In the PADOVA phase 2b trial, median time to confirmed motor progression was 61.1 weeks with intravenous prasinezumab and 49.7 weeks with placebo in early Parkinson disease. That directional signal emerged in participants already receiving stable symptomatic medication. PADOVA tested the antibody in early-stage disease within a broader treated population than earlier treatment-naive or MAO-B inhibitor studies. The prespecified primary endpoint, however, was time to confirmed motor progression rather than the median estimate alone, and that endpoint was not met.

PADOVA was a multicentre, randomised, double-blind, parallel-group, placebo-controlled superiority trial conducted at 110 centres in nine countries across Europe and North America. Eligible participants were aged 50 to 85 years, were 3 months to 3 years from diagnosis, had Hoehn and Yahr stage 1 or 2 disease, and were receiving stable symptomatic medication. Between May 5, 2021, and March 22, 2023, investigators screened 787 people, randomly assigned 586, and reported 550 completed double-blind treatment. Participants, investigators, and clinical assessors were masked, and 1:1 assignment was to prasinezumab 1500 mg IV or placebo every 4 weeks for at least 76 weeks until target events. The prespecified primary endpoint was time to a confirmed motor progression event, defined by a 5-point increase in off-medication MDS-UPDRS Part III score.

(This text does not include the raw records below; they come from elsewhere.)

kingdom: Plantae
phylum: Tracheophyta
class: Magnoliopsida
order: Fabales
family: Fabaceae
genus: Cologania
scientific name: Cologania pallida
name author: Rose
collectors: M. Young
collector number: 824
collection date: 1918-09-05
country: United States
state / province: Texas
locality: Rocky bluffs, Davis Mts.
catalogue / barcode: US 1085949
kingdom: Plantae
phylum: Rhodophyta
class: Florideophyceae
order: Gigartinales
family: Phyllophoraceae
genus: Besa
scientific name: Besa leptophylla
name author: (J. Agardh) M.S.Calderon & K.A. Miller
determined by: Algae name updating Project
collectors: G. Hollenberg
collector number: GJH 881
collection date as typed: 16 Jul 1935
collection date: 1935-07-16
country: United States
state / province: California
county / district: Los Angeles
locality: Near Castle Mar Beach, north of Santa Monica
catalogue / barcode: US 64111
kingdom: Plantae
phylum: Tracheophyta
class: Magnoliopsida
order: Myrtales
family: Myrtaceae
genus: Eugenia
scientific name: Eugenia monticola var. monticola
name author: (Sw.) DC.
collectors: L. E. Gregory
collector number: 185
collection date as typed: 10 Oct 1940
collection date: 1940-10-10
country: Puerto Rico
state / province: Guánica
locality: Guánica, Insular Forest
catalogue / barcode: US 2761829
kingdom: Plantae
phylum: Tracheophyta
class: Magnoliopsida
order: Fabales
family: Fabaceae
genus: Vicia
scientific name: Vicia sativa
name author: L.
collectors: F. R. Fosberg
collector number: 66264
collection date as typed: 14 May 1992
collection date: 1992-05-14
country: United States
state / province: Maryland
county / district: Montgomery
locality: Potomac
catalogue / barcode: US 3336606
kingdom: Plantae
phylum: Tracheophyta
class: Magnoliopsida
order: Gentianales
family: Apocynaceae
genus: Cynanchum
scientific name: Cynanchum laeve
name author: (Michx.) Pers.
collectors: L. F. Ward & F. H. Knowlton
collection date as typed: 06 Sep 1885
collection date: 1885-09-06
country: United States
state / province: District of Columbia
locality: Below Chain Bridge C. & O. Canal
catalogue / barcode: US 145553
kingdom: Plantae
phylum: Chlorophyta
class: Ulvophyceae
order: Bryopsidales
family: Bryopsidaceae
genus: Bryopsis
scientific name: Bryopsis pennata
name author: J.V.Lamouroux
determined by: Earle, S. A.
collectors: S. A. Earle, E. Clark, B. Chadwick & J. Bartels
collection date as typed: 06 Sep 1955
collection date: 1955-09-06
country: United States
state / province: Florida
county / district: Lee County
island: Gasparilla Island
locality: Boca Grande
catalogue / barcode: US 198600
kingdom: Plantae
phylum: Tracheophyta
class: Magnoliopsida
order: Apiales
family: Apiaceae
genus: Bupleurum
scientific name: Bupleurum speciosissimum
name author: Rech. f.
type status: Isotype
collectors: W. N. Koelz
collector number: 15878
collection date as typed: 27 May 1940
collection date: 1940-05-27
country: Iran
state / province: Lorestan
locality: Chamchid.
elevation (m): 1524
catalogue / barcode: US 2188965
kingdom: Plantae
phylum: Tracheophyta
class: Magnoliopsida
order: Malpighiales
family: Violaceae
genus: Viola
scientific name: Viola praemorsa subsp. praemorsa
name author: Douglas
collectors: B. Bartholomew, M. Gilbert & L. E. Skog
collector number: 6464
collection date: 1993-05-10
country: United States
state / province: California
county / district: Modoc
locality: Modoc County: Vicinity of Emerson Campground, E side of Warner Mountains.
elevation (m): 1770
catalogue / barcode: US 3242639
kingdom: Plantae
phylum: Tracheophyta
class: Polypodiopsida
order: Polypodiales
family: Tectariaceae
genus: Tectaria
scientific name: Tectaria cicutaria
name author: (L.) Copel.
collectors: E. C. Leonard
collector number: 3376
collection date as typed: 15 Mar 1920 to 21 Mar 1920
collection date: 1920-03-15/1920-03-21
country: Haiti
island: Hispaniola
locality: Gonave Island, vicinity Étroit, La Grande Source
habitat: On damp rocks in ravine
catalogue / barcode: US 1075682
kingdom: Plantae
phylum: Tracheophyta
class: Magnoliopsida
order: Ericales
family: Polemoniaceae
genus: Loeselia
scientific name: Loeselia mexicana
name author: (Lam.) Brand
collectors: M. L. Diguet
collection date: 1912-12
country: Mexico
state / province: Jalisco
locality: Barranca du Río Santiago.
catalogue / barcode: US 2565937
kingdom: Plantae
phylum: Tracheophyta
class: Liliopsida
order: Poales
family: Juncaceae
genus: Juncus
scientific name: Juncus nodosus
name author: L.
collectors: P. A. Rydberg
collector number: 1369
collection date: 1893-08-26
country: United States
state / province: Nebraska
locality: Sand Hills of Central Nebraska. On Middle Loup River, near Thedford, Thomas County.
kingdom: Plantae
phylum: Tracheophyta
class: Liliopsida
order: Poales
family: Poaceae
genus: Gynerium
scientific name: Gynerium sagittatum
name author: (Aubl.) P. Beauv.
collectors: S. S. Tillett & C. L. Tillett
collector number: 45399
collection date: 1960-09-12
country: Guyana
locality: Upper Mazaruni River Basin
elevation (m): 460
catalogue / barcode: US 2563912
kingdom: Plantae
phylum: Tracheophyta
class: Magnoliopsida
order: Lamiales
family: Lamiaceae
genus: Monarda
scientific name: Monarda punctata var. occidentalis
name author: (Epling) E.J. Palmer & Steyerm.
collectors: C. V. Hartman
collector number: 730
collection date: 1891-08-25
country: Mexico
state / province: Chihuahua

In the primary analysis of the full analysis set, prasinezumab did not achieve statistical significance versus placebo for delaying confirmed motor progression. The hazard ratio was 0.84, with a 95% CI of 0.69 to 1.01 and a p value of 0.066. The estimates were directionally consistent with later progression in the active-treatment group, but the interval included no clear difference. The result therefore reflected a non-significant delay in motor progression rather than a positive primary efficacy finding.

Serious adverse events occurred in 34 of 292 participants, or 12%, with prasinezumab and in 34 of 290 participants, or 12%, with placebo. Three deaths occurred overall, including one in the prasinezumab group and two in the placebo group, and all were considered unrelated to study drug. The authors said prespecified exploratory findings suggested clinical activity and supported continued investigation in the ongoing phase 3 PARAISO trial.